**Your objective**.
Each entry that follows should be set down precisely, with its pictures removed.

◇ ◇ ◇

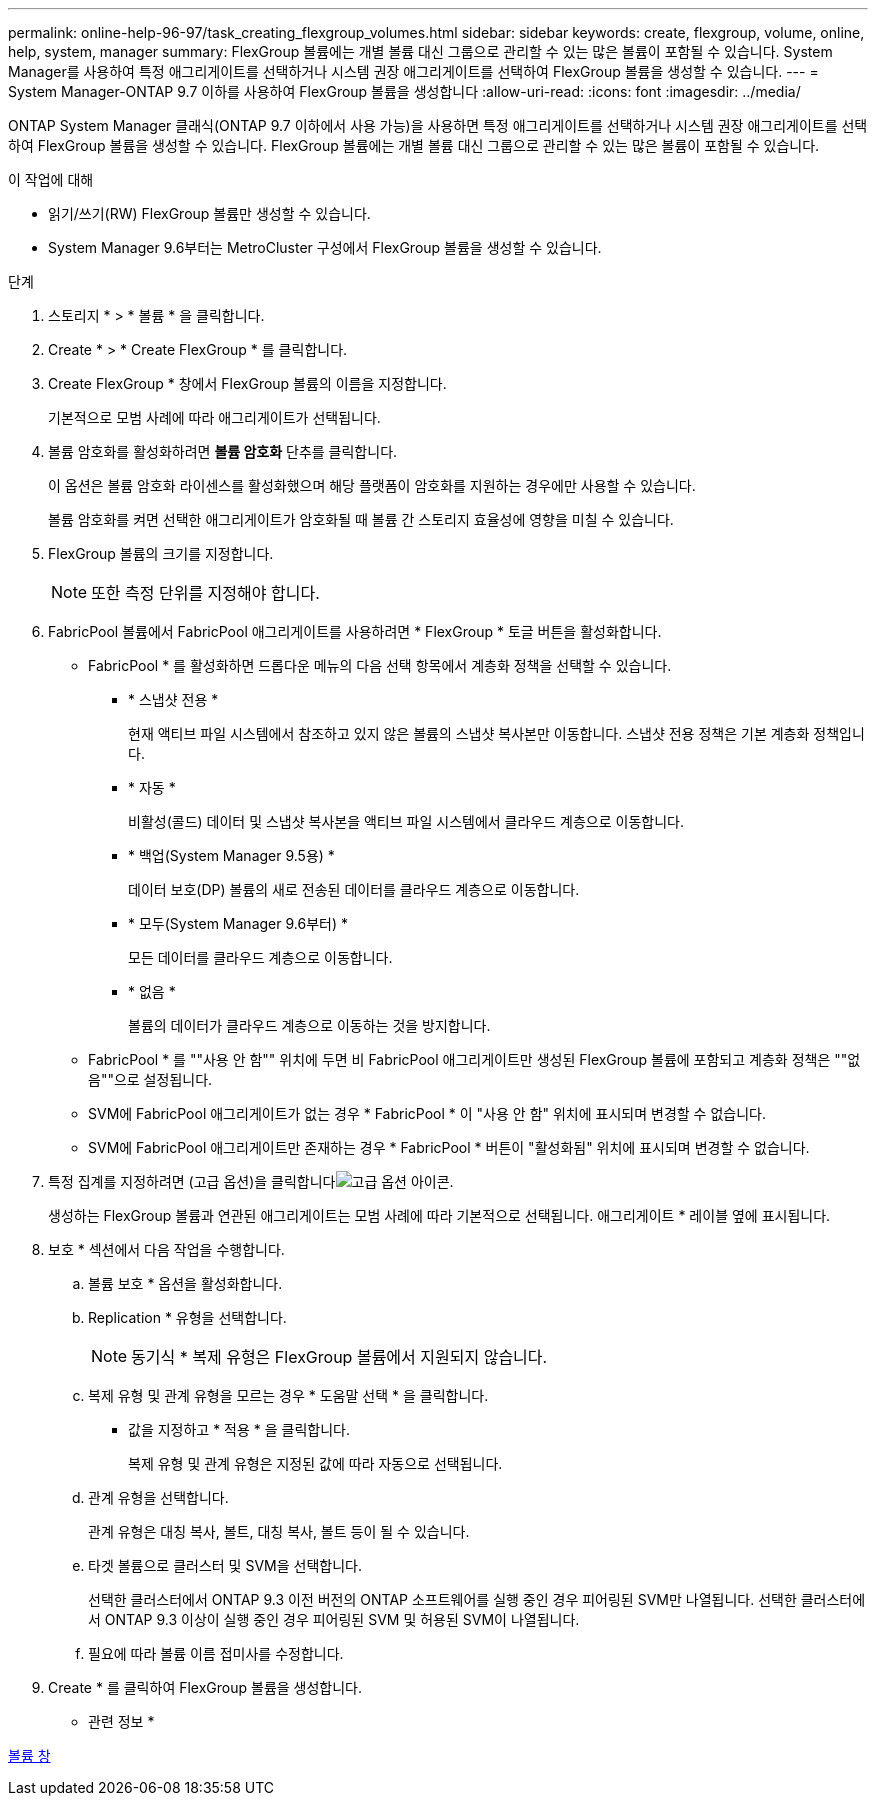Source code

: ---
permalink: online-help-96-97/task_creating_flexgroup_volumes.html 
sidebar: sidebar 
keywords: create, flexgroup, volume, online, help, system, manager 
summary: FlexGroup 볼륨에는 개별 볼륨 대신 그룹으로 관리할 수 있는 많은 볼륨이 포함될 수 있습니다. System Manager를 사용하여 특정 애그리게이트를 선택하거나 시스템 권장 애그리게이트를 선택하여 FlexGroup 볼륨을 생성할 수 있습니다. 
---
= System Manager-ONTAP 9.7 이하를 사용하여 FlexGroup 볼륨을 생성합니다
:allow-uri-read: 
:icons: font
:imagesdir: ../media/


[role="lead"]
ONTAP System Manager 클래식(ONTAP 9.7 이하에서 사용 가능)을 사용하면 특정 애그리게이트를 선택하거나 시스템 권장 애그리게이트를 선택하여 FlexGroup 볼륨을 생성할 수 있습니다. FlexGroup 볼륨에는 개별 볼륨 대신 그룹으로 관리할 수 있는 많은 볼륨이 포함될 수 있습니다.

.이 작업에 대해
* 읽기/쓰기(RW) FlexGroup 볼륨만 생성할 수 있습니다.
* System Manager 9.6부터는 MetroCluster 구성에서 FlexGroup 볼륨을 생성할 수 있습니다.


.단계
. 스토리지 * > * 볼륨 * 을 클릭합니다.
. Create * > * Create FlexGroup * 를 클릭합니다.
. Create FlexGroup * 창에서 FlexGroup 볼륨의 이름을 지정합니다.
+
기본적으로 모범 사례에 따라 애그리게이트가 선택됩니다.

. 볼륨 암호화를 활성화하려면 ** 볼륨 암호화** 단추를 클릭합니다.
+
이 옵션은 볼륨 암호화 라이센스를 활성화했으며 해당 플랫폼이 암호화를 지원하는 경우에만 사용할 수 있습니다.

+
볼륨 암호화를 켜면 선택한 애그리게이트가 암호화될 때 볼륨 간 스토리지 효율성에 영향을 미칠 수 있습니다.

. FlexGroup 볼륨의 크기를 지정합니다.
+
[NOTE]
====
또한 측정 단위를 지정해야 합니다.

====
. FabricPool 볼륨에서 FabricPool 애그리게이트를 사용하려면 * FlexGroup * 토글 버튼을 활성화합니다.
+
** FabricPool * 를 활성화하면 드롭다운 메뉴의 다음 선택 항목에서 계층화 정책을 선택할 수 있습니다.
+
*** * 스냅샷 전용 *
+
현재 액티브 파일 시스템에서 참조하고 있지 않은 볼륨의 스냅샷 복사본만 이동합니다. 스냅샷 전용 정책은 기본 계층화 정책입니다.

*** * 자동 *
+
비활성(콜드) 데이터 및 스냅샷 복사본을 액티브 파일 시스템에서 클라우드 계층으로 이동합니다.

*** * 백업(System Manager 9.5용) *
+
데이터 보호(DP) 볼륨의 새로 전송된 데이터를 클라우드 계층으로 이동합니다.

*** * 모두(System Manager 9.6부터) *
+
모든 데이터를 클라우드 계층으로 이동합니다.

*** * 없음 *
+
볼륨의 데이터가 클라우드 계층으로 이동하는 것을 방지합니다.



** FabricPool * 를 ""사용 안 함"" 위치에 두면 비 FabricPool 애그리게이트만 생성된 FlexGroup 볼륨에 포함되고 계층화 정책은 ""없음""으로 설정됩니다.
** SVM에 FabricPool 애그리게이트가 없는 경우 * FabricPool * 이 "사용 안 함" 위치에 표시되며 변경할 수 없습니다.
** SVM에 FabricPool 애그리게이트만 존재하는 경우 * FabricPool * 버튼이 "활성화됨" 위치에 표시되며 변경할 수 없습니다.


. 특정 집계를 지정하려면 (고급 옵션)을 클릭합니다image:../media/advanced_options.gif["고급 옵션 아이콘"].
+
생성하는 FlexGroup 볼륨과 연관된 애그리게이트는 모범 사례에 따라 기본적으로 선택됩니다. 애그리게이트 * 레이블 옆에 표시됩니다.

. 보호 * 섹션에서 다음 작업을 수행합니다.
+
.. 볼륨 보호 * 옵션을 활성화합니다.
.. Replication * 유형을 선택합니다.
+
[NOTE]
====
동기식 * 복제 유형은 FlexGroup 볼륨에서 지원되지 않습니다.

====
.. 복제 유형 및 관계 유형을 모르는 경우 * 도움말 선택 * 을 클릭합니다.
+
*** 값을 지정하고 * 적용 * 을 클릭합니다.
+
복제 유형 및 관계 유형은 지정된 값에 따라 자동으로 선택됩니다.



.. 관계 유형을 선택합니다.
+
관계 유형은 대칭 복사, 볼트, 대칭 복사, 볼트 등이 될 수 있습니다.

.. 타겟 볼륨으로 클러스터 및 SVM을 선택합니다.
+
선택한 클러스터에서 ONTAP 9.3 이전 버전의 ONTAP 소프트웨어를 실행 중인 경우 피어링된 SVM만 나열됩니다. 선택한 클러스터에서 ONTAP 9.3 이상이 실행 중인 경우 피어링된 SVM 및 허용된 SVM이 나열됩니다.

.. 필요에 따라 볼륨 이름 접미사를 수정합니다.


. Create * 를 클릭하여 FlexGroup 볼륨을 생성합니다.


* 관련 정보 *

xref:reference_volumes_window.adoc[볼륨 창]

◇ ◇ ◇

**Solution for this problem**.
Source code

: ---
permalink: online-help-96-97/task_creating_flexgroup_volumes.html 
sidebar: sidebar 
keywords: create, flexgroup, volume, online, help, system, manager 
summary: FlexGroup 볼륨에는 개별 볼륨 대신 그룹으로 관리할 수 있는 많은 볼륨이 포함될 수 있습니다. System Manager를 사용하여 특정 애그리게이트를 선택하거나 시스템 권장 애그리게이트를 선택하여 FlexGroup 볼륨을 생성할 수 있습니다. 
---
= System Manager-ONTAP 9.7 이하를 사용하여 FlexGroup 볼륨을 생성합니다
:allow-uri-read: 
:icons: font
:imagesdir: ../media/


[role="lead"]
ONTAP System Manager 클래식(ONTAP 9.7 이하에서 사용 가능)을 사용하면 특정 애그리게이트를 선택하거나 시스템 권장 애그리게이트를 선택하여 FlexGroup 볼륨을 생성할 수 있습니다. FlexGroup 볼륨에는 개별 볼륨 대신 그룹으로 관리할 수 있는 많은 볼륨이 포함될 수 있습니다.

.이 작업에 대해
* 읽기/쓰기(RW) FlexGroup 볼륨만 생성할 수 있습니다.
* System Manager 9.6부터는 MetroCluster 구성에서 FlexGroup 볼륨을 생성할 수 있습니다.


.단계
. 스토리지 * > * 볼륨 * 을 클릭합니다.
. Create * > * Create FlexGroup * 를 클릭합니다.
. Create FlexGroup * 창에서 FlexGroup 볼륨의 이름을 지정합니다.
+
기본적으로 모범 사례에 따라 애그리게이트가 선택됩니다.

. 볼륨 암호화를 활성화하려면 ** 볼륨 암호화** 단추를 클릭합니다.
+
이 옵션은 볼륨 암호화 라이센스를 활성화했으며 해당 플랫폼이 암호화를 지원하는 경우에만 사용할 수 있습니다.

+
볼륨 암호화를 켜면 선택한 애그리게이트가 암호화될 때 볼륨 간 스토리지 효율성에 영향을 미칠 수 있습니다.

. FlexGroup 볼륨의 크기를 지정합니다.
+
[NOTE]
====
또한 측정 단위를 지정해야 합니다.

====
. FabricPool 볼륨에서 FabricPool 애그리게이트를 사용하려면 * FlexGroup * 토글 버튼을 활성화합니다.
+
** FabricPool * 를 활성화하면 드롭다운 메뉴의 다음 선택 항목에서 계층화 정책을 선택할 수 있습니다.
+
*** * 스냅샷 전용 *
+
현재 액티브 파일 시스템에서 참조하고 있지 않은 볼륨의 스냅샷 복사본만 이동합니다. 스냅샷 전용 정책은 기본 계층화 정책입니다.

*** * 자동 *
+
비활성(콜드) 데이터 및 스냅샷 복사본을 액티브 파일 시스템에서 클라우드 계층으로 이동합니다.

*** * 백업(System Manager 9.5용) *
+
데이터 보호(DP) 볼륨의 새로 전송된 데이터를 클라우드 계층으로 이동합니다.

*** * 모두(System Manager 9.6부터) *
+
모든 데이터를 클라우드 계층으로 이동합니다.

*** * 없음 *
+
볼륨의 데이터가 클라우드 계층으로 이동하는 것을 방지합니다.



** FabricPool * 를 ""사용 안 함"" 위치에 두면 비 FabricPool 애그리게이트만 생성된 FlexGroup 볼륨에 포함되고 계층화 정책은 ""없음""으로 설정됩니다.
** SVM에 FabricPool 애그리게이트가 없는 경우 * FabricPool * 이 "사용 안 함" 위치에 표시되며 변경할 수 없습니다.
** SVM에 FabricPool 애그리게이트만 존재하는 경우 * FabricPool * 버튼이 "활성화됨" 위치에 표시되며 변경할 수 없습니다.


. 특정 집계를 지정하려면 (고급 옵션)을 클릭합니다image:../media/advanced_options.gif["고급 옵션 아이콘"].
+
생성하는 FlexGroup 볼륨과 연관된 애그리게이트는 모범 사례에 따라 기본적으로 선택됩니다. 애그리게이트 * 레이블 옆에 표시됩니다.

. 보호 * 섹션에서 다음 작업을 수행합니다.
+
.. 볼륨 보호 * 옵션을 활성화합니다.
.. Replication * 유형을 선택합니다.
+
[NOTE]
====
동기식 * 복제 유형은 FlexGroup 볼륨에서 지원되지 않습니다.

====
.. 복제 유형 및 관계 유형을 모르는 경우 * 도움말 선택 * 을 클릭합니다.
+
*** 값을 지정하고 * 적용 * 을 클릭합니다.
+
복제 유형 및 관계 유형은 지정된 값에 따라 자동으로 선택됩니다.



.. 관계 유형을 선택합니다.
+
관계 유형은 대칭 복사, 볼트, 대칭 복사, 볼트 등이 될 수 있습니다.

.. 타겟 볼륨으로 클러스터 및 SVM을 선택합니다.
+
선택한 클러스터에서 ONTAP 9.3 이전 버전의 ONTAP 소프트웨어를 실행 중인 경우 피어링된 SVM만 나열됩니다. 선택한 클러스터에서 ONTAP 9.3 이상이 실행 중인 경우 피어링된 SVM 및 허용된 SVM이 나열됩니다.

.. 필요에 따라 볼륨 이름 접미사를 수정합니다.


. Create * 를 클릭하여 FlexGroup 볼륨을 생성합니다.


* 관련 정보 *

xref:reference_volumes_window.adoc[볼륨 창]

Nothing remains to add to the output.